Nadav Lapid crafts a stark, unsettling portrait of artistic compromise and the quiet violence of complicity.
To paraphrase the title of Nadav Lapid’s scathing satire: Yes, the Israeli director avoids the moral cesspool that ultimately swallows up the venal protagonist. The latter is a financially struggling jazz musician named Y. (Ariel Bronz). In the wake of the October 7 Hamas attacks, the broke Tel Aviv artist gets an offer seemingly too good to refuse. Avinoam, a bizarre PR agent whose face occasionally transforms into a video screen, asks him to compose a new national anthem for Israel. The effort is funded by a Russian billionaire (Aleksei Serebryakov) and would end Y’s financial worries while transforming him into a national – or rather: nationalist – icon.

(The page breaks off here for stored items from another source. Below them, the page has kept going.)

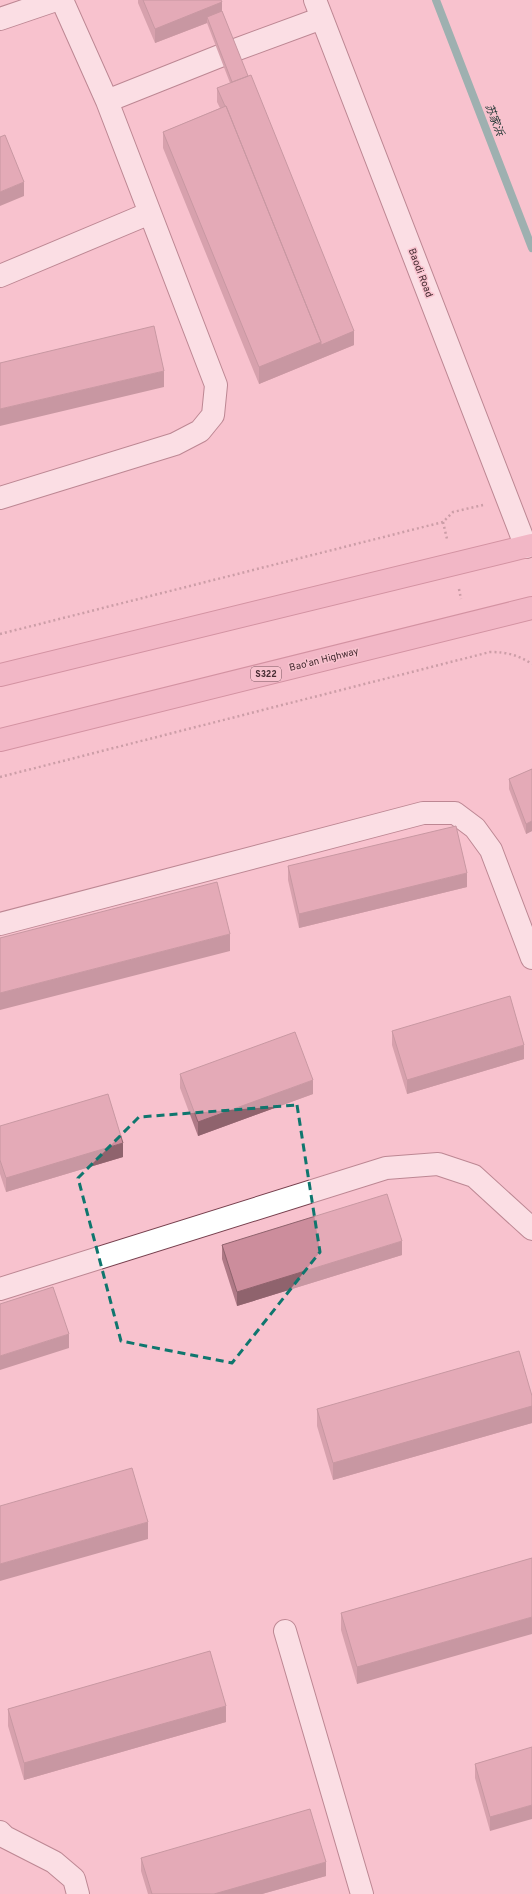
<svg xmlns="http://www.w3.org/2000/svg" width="532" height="1894" viewBox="0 0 532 1894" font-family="Overpass,'Noto Sans SC',sans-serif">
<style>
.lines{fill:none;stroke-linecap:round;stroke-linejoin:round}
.stream{stroke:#329a8d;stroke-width:8}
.minor-casing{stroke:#763f4d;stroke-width:24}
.major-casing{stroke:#a8586e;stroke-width:24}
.path{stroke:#977079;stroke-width:2.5;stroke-dasharray:2 3;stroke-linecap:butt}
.minor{stroke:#fff;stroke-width:22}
.major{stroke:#eba9bc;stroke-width:22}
.wall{fill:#af7986}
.shaded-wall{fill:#8f636d}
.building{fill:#cc8d9c;stroke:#8f636d}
.marked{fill:none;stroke:#0f766e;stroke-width:3;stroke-dasharray:8 5;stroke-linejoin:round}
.labels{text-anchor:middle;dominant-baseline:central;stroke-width:3;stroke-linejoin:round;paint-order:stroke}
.shield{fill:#f8c2ce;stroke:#7b5860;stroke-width:1}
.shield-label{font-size:9px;font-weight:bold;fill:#452b31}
.street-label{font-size:10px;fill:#452b31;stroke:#f8c2ce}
.water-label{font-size:11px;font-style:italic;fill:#1c3330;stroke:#f8c2ce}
</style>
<rect width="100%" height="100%" fill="#f8c2ce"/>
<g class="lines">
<path class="stream" d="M436,0L532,248"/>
<g class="minor-casing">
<path id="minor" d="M315,0L526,547
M0,19L56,0
M107,101L235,50L322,18
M0,276L150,213
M0,498L175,444L200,431L213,415L216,385L107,101L62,0
M0,924L423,813H455L475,828L491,850L532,958
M0,1289L386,1168L438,1164L474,1176L532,1229
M285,1631L362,1894
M0,1832L5,1837L54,1862L74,1879L78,1894"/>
</g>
<g class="major-casing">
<path id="major" d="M0,675L532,545
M0,740L532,608"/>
</g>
<path class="path" d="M443,522L447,539
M459,589L461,599
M0,634L443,522L453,512L483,505
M0,777L490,652C507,652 518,655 532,664"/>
<use href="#minor" class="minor"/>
<use href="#major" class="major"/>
</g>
<path class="wall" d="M138,0H221L222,11L354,345L259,384L163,148V132L220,108L217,102V88L230,83L207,23L155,43L138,3Z
M532,769V831L526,834L509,789V779Z
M288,866L467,887L299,928L288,880Z
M392,1031L524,1059L407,1094L392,1045Z
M180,1074L313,1094L198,1136L180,1088Z
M0,1126L123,1157L6,1192L0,1174Z
M222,1245L402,1255L237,1306L222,1259Z
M532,1396V1423L333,1480L317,1426V1409Z
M532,1558L357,1684L341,1630V1613Z
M8,1709L226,1722L24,1780L8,1726Z
M532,1747L490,1831L475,1778V1764Z
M141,1858L326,1876L262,1894H148L141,1871Z"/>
<path class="shaded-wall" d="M222,2V16L207,17V23L155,43V29Z
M24,182V196L0,206V192Z
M354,331V345L259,384V367L321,342Z
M164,371V387L0,426V409Z
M532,821V831L526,834V824Z
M467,873V887L299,928V914Z
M230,934V951L0,1010V993Z
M524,1045V1059L407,1094V1080Z
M313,1080V1094L198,1136V1122Z
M123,1143V1157L6,1192V1178Z
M402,1241V1255L237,1306V1292Z
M69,1334V1348L0,1370V1356Z
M532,1406V1423L333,1480V1463Z
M148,1522V1539L0,1581V1564Z
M532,1617V1634L357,1684V1667Z
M226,1706V1722L24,1780V1763Z
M532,1805V1819L490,1831V1817Z
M326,1862V1876L262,1894H214Z"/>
<path class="building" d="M143,0H221L222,2L155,29Z
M222,11L248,76L232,82L207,17Z
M251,75L354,331L321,345V342L226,106H225L217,88Z
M226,106L321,342L259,367L163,132Z
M5,135L24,182L0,192V137Z
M154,326L164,371L0,409V363Z
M532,769V821L526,824L509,779Z
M456,826L467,873L299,914L288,866Z
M217,882L230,934L0,993V938Z
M510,996L524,1045L407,1080L392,1031Z
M295,1032L313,1080L198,1122L180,1074Z
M108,1094L123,1143L6,1178L0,1160V1126Z
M387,1194L402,1241L237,1292L222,1245Z
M53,1287L69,1334L0,1356V1304Z
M519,1351L532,1396V1406L333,1463L317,1409Z
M132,1468L148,1522L0,1564V1506Z
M532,1558V1617L357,1667L341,1613Z
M210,1651L226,1706L24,1763L8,1709Z
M532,1747V1805L490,1817L475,1764Z
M310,1809L326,1862L214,1894H152L141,1858Z"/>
<path d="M0 0H532V1894H0ZM297,1105L320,1252L232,1363L121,1341L78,1178L139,1117Z" fill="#f8c2ce" fill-opacity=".55" fill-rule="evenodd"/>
<path class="marked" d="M297,1105L320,1252L232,1363L121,1341L78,1178L139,1117Z"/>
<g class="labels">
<rect class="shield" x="251" y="667" width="30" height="14" rx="3"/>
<g class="shield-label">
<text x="266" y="674">S322</text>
</g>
<g class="street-label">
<text transform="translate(420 273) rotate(69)">Baodi Road</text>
<text transform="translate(324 660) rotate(-14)">Bao'an Highway</text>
</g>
<g class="water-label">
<text transform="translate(494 120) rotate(69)">苏家浜</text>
</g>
</g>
</svg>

Y has his ethical qualms, but these are promptly extinguished by the pecuniary prospects: No more of the vulgar cabaret acts he and his dancer wife Yasmine (Efrat Dor) perform for the Israeli elite to make ends meet. Both say “yes!” to the devilish deal which predictably becomes a moral slippery slope. Initially reluctant, Y. quickly submits to the seductive choreography of power. With each symbolic gesture – dyeing his hair blond, costuming himself in ever more flamboyant theatrical garb – he stages his own ideological capitulation. The national anthem he composes emerges as an operatic manifesto of exclusion, imbued with fascistic aesthetics and jingoistic language.
Throughout, iPhone alerts and harrowing sound design – screams, explosions, news announcements – puncture the bizarre degradation of their lives. These violent disruptions remind viewers of the war-ravaged reality looming just beyond the city’s bubble. The visuals cut with surgical irony. Stark, over-lit spaces pulse with theatrical artifice, stripping scenes of naturalism. Characters lurch through rigid tableaux, choreographed like state-sanctioned puppets in airless and antiseptic settings. Colors clash or vanish, reflecting a world where repetition and performance erode meaning. The aesthetic is not decoration but an overemphasized indictment: a cinematic world that exposes its own manipulation to mirror the very same process.
Lapid dissects Y.’s transformation with self-serving smugness. This palpable awareness of his own moral superiority somewhat undermines the ideological critique of art as a mouthpiece of state violence. Instead of confronting the numbing pressure of economic hardship, Lapid ridicules it. Poverty seems almost absurdist. The protagonist’s choice between precarious autonomy and corrupted complicity is simplified as one between excess, both politically and personally, and slight discomfort. The lack of any existential threat robs Y of psychological ambivalence, and his highly symbolic dilemma of ethical nuances. Attempts to add historical complexity by confronting the collective trauma haunting the Israeli psyche come off as rather heavy-handed.
Lapid’s strength lies clearly in exposing the grotesque extremes of propaganda, and highlighting how state-sanctioned violence can creep into the very fabric of culture. His furious allegory boasts theatrical excess. Unfolding in three acts, Yes! charts both the protagonist Y.’s collapse and the moral unraveling of a nation enthralled by its own ideology. The film’s title becomes a grim chorus. Each affirmation marks the erosion of conscience, the seduction of ease over ethics. In its best moments, it lashes out at the hypocrisies of power and interrogates the artistic urge to surrender principle for visibility and trade critique for access.